New York Fed in-house forecasts point to better economic outlook for U.S.

The New York Fed’s in-house economic forecasting model is predicting a notably brighter economic future for the U.S. relative to three months ago, the bank said Friday.

The model, which the bank stresses is not an official projection of the bank but a tool for policymakers to use, now sees U.S. growth rising by 1% this year, up from a 0.2% projection in March.

The model also sees slightly higher inflation, with the core personal consumption expenditures price index - it’s stripped of food and energy factors — rising by 3.7% this year versus 3.5% in the last set of projections. Hitting 2% inflation, the Fed’s goal, is projected to happen by the close of 2025.

The bank tied the upgraded outlook to an improvement in longer-run inflation expectations, which bank analysts said affected productivity measurements, in turn boosting the growth estimate.

“Were it not for this data point, output and inflation projections would be a lot closer to those in March, with inflation actually a bit stronger throughout the horizon and output growth higher only in the short term,” New York Fed economists wrote on the bank’s website. “While the dependence of the forecast on one data point makes us uncomfortable, we chose to follow standard practice and incorporate it in the projections.

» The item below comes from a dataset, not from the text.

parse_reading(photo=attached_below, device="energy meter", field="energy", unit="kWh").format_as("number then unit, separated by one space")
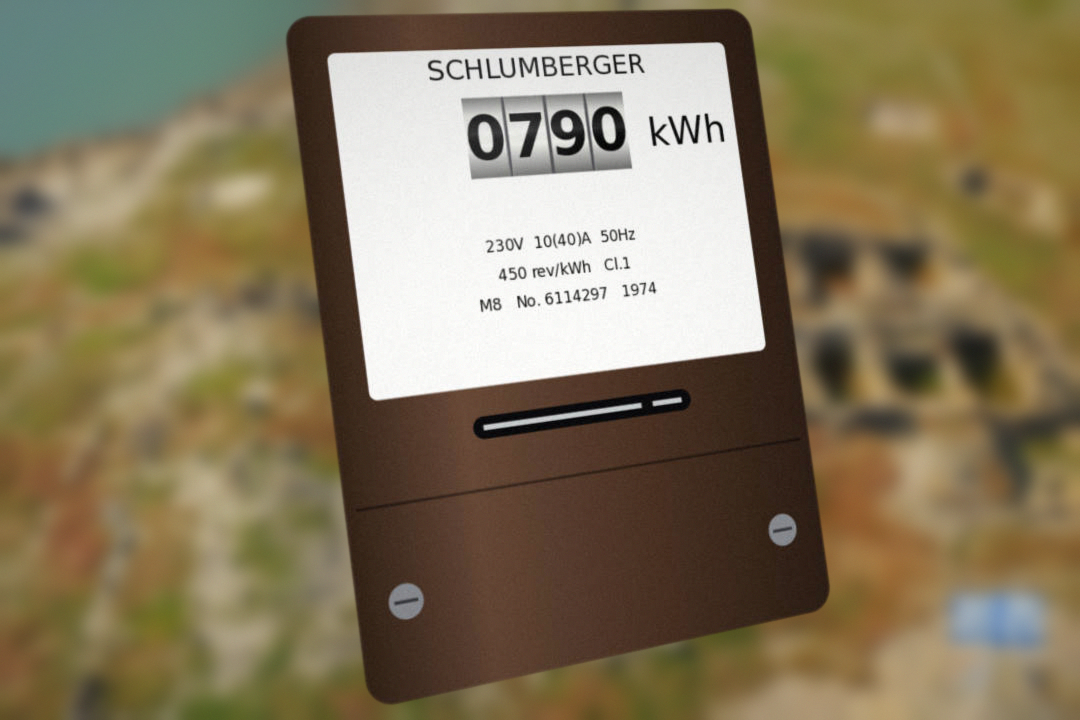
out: 790 kWh
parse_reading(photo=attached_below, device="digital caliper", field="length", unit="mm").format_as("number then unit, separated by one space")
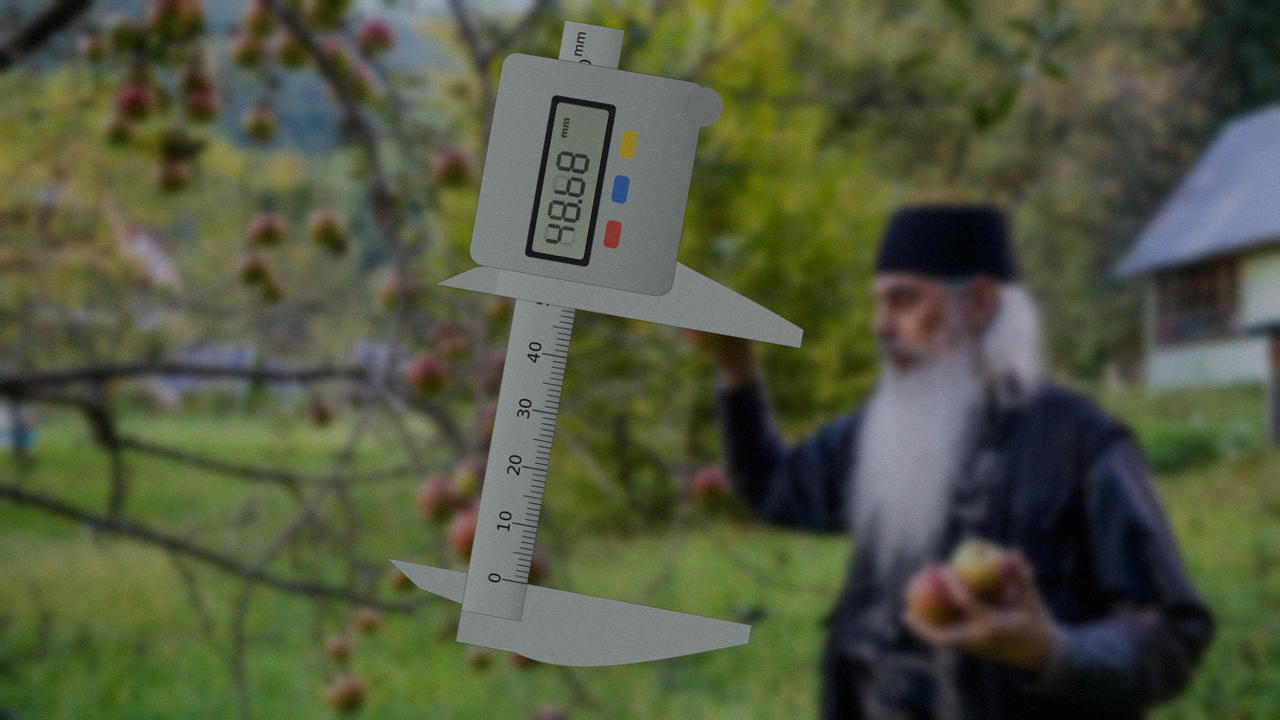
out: 48.68 mm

Nonetheless, this dependence should be kept in mind.”

The revised New York Fed forecasts come just two days after the central bank decided to hold off on an interest rate rise for the first time since it started rocketing short-term rates higher in March 2022. As part of the Federal Open Market Committee meeting, officials also released forecasts that showed higher expectations of growth and unemployment rises, while flagging expectations for further inflation declines.

The upgraded Fed forecasts come as the economy has shown unexpected resilience in the face of aggressive rate hikes. The tightening cycle has been dogged by fears that central bank actions would send the economy into a recession and at points models like the New York Fed’s have predicted contracting activity, even as they’ve now shifted gears toward strength.

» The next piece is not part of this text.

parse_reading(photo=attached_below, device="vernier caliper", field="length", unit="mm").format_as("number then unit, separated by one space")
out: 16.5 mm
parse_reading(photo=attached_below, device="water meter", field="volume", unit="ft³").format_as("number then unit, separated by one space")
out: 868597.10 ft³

Fed officials have long expressed confidence they could get inflation under control without causing undue pain, but that positive outlook has at points clashed with the view of central bank staff.

Meeting minutes from the Fed’s March policy meeting noted that at the Board of Governors, “the staff’s projection at the time of the March meeting included a mild recession starting later this year, with a recovery over the subsequent two years.” Fed staff maintained that view at the May FOMC meeting, the minutes from that gathering noted.

The New York Fed model also said that the level of interest rates that’s neutral in its impact on the economy rose in its June estimate to 2.2% from March’s 2%, while it eases to 1.8% next year.